FARNSWORTH'S FIRST LAW OF LIFE, LEADERSHIP, AND BICYCLES - Part
Two
It's a lot easier to keep your balance when you're moving forward.
My brother Lane has led hundreds of horseback trips into the San
Juan Mountains in southwest Colorado in the past 40 years. He knows the
mountains and he knows how to handle horses.
Lane has found that experienced mountain horses generally work
hard and are well behaved as long as they keep moving along the trail. However,
if the trail boss loiters too long at the trailhead or stops too long or too
frequently along the way, the horses start biting, kicking, and shoving each
other. (There's a reason it's called "horseplay.") If that happens,
Lane says, the leader must get the group back on the trail and moving forward
as soon as possible.
According to Lane, the keys to successfully leading a train of
pack horses are to (1) know where you're headed, (2) get moving, and (3) keep
moving steadily toward your destination. Even though he's not likely to use or
recognize the term, Lane understands and employs the underlying principle of
Farnsworth's First Law of Life, Leadership, and Bicycles: "It's a lot easier to keep your
balance when you're moving forward."
Lane and Scott on the
trail in the Weminuche Wilderness in Colorado.
This principle pertains as much to humans as it does to horses and
bicycles. Individuals, families, and work groups who apply the concept are more
likely to be successful, while those who don't do so tend to be less
successful.
I once worked with the head of a large organization with 10
divisions and 3,000 members. He had no clear vision of where the organization
was going and was not enthusiastic about defining his vision, much less
communicating it to the people in the organization.
He saw his principal role as trouble shooting problems and putting
out fires. When I suggested he should step outside his day-to-day tasks to
define and share his vision for the organization, he resisted. How could he
stop and do that, he asked, when he was already overwhelmed wrestling with
problems and putting out fires?
As it happened, there were always plenty of troubles and fires for
him to handle.
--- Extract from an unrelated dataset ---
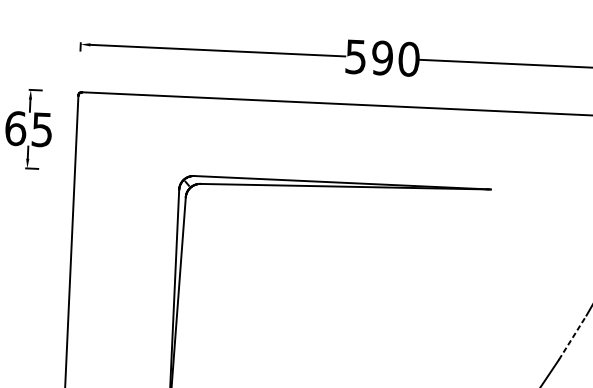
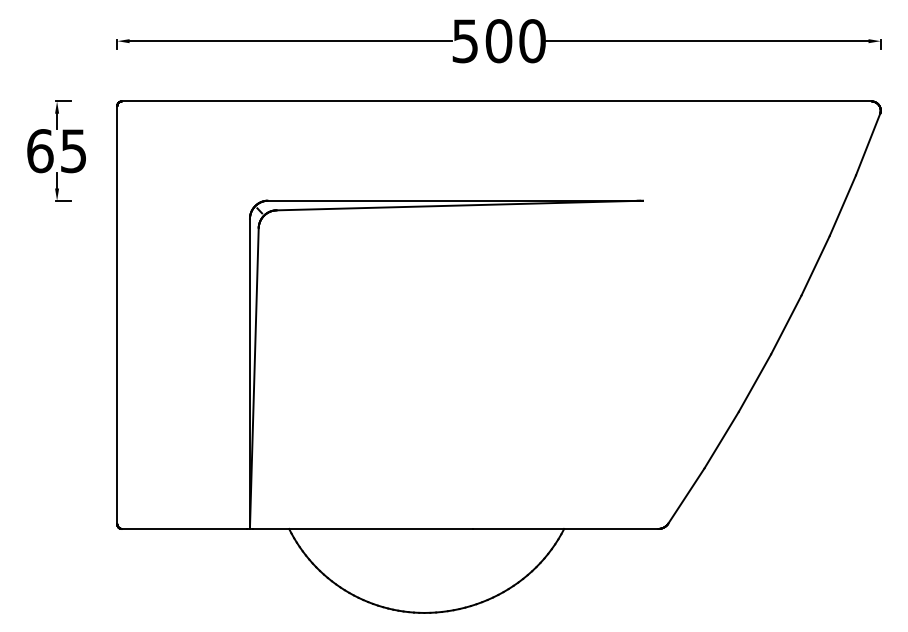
text: (382, 58) -> (498, 41), 590 -> 500
line: (573, 337) -> (755, 382), dashed -> solid

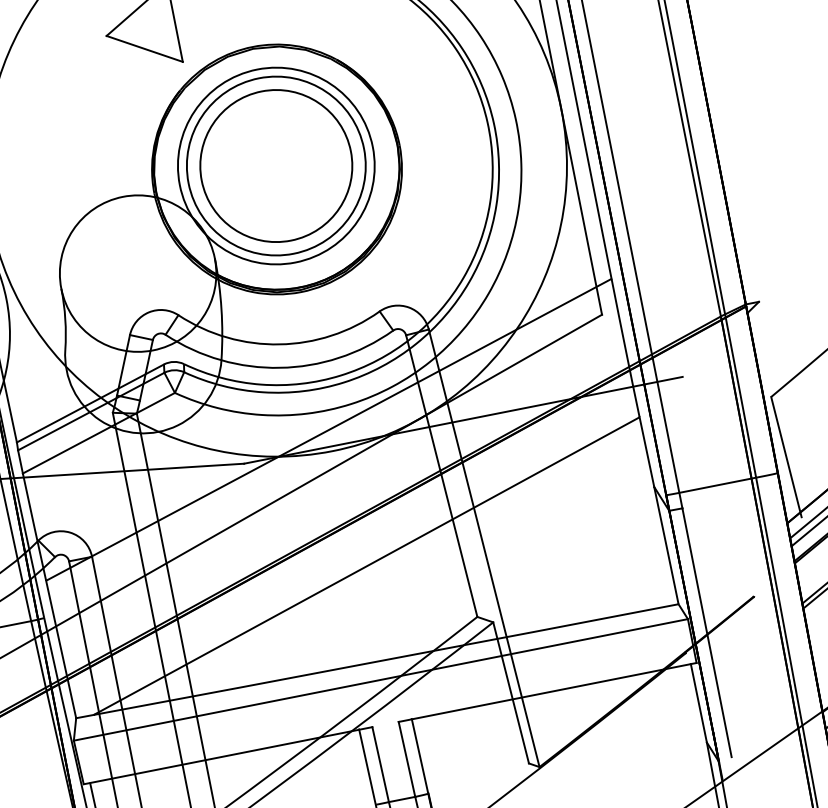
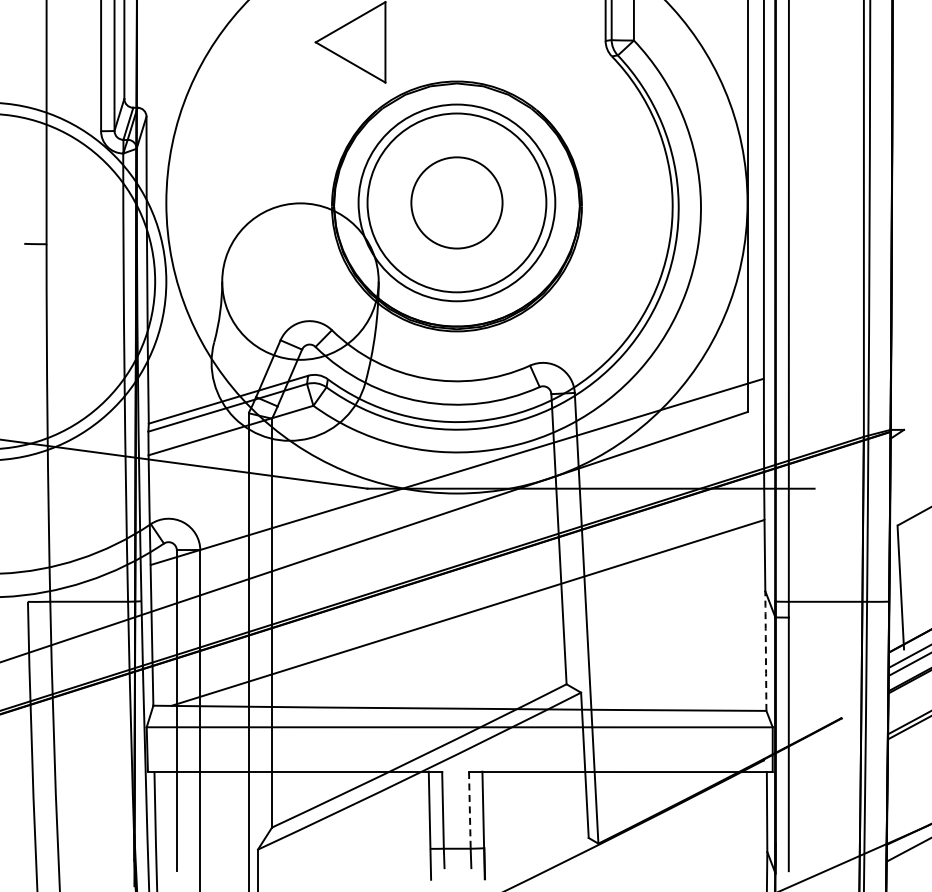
circle: (275, 165) -> (456, 202), size x0.6
arc: (666, 546) -> (765, 651), solid -> dashed
line: (406, 759) -> (469, 810), solid -> dashed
It seemed to me that by focusing on problems, he attracted more
of them.
At the same time, the lack of forward momentum caused the energy
of the organization to be dissipated on petty internal concerns. Without
direction and a forward-focused vision, the organization languished and the
people in it were constantly squabbling, getting into mischief, and spawning
emergencies. Dealing with these issues took even more of his time and made it
even less likely that he would ever establish a clear vision of where they were
going.
I have observed that heads of organizations who lack "that
vision thing," as George H. W. Bush described it, have a difficult time
rallying their troops or keeping them out of trouble. King Solomon wrote that
"where there is no vision, the people perish." Proverbs 29: 18.
Usually they die from marching in endless circles, from starvation, or from constant
infighting.
Such officers may be in charge of organizations, but they are not
leaders. Being a leader requires purpose, vision, direction, and forward
movement.
The concept that it is impossible to keep a non-moving bicycle
upright is not very complicated. As a former student once derisively described
it, this principle is "stupidly simple and 'duh' obvious."
"Everybody knows that!"
he said.
I fully agree.
And yet, knowing that, how often do we find ourselves in a swirl
of crises because we don't have a clear vision and purpose?
How often do we get bogged down in a swamp of minutiae and trouble
because we forget to focus on our primary objective?
How often do we allow interruptions and distractions to divert our
attention and throw us off balance, draining precious energy and resources away
from our main mission?
Sometimes, even if we don't yet know all the answers to how we're
going to get to where we want to go, we simply must put one foot in front of
the other and start moving.
Often the answer is to just "head 'em up and move 'em
out."
When we do, we often find that forward momentum itself resolves or
makes irrelevant the nagging issues that previously kept us paralyzed.
Forward momentum itself gives us the energy to break through
barriers that once seemed insurmountable.
Forward momentum itself takes us to a place where we can see
clearly how to reach our ultimate objective.
Sometimes the solution to our quandaries is to get on our horses
and start riding toward our destination.
Or as Lane would say: "Mount up and let's get moving!"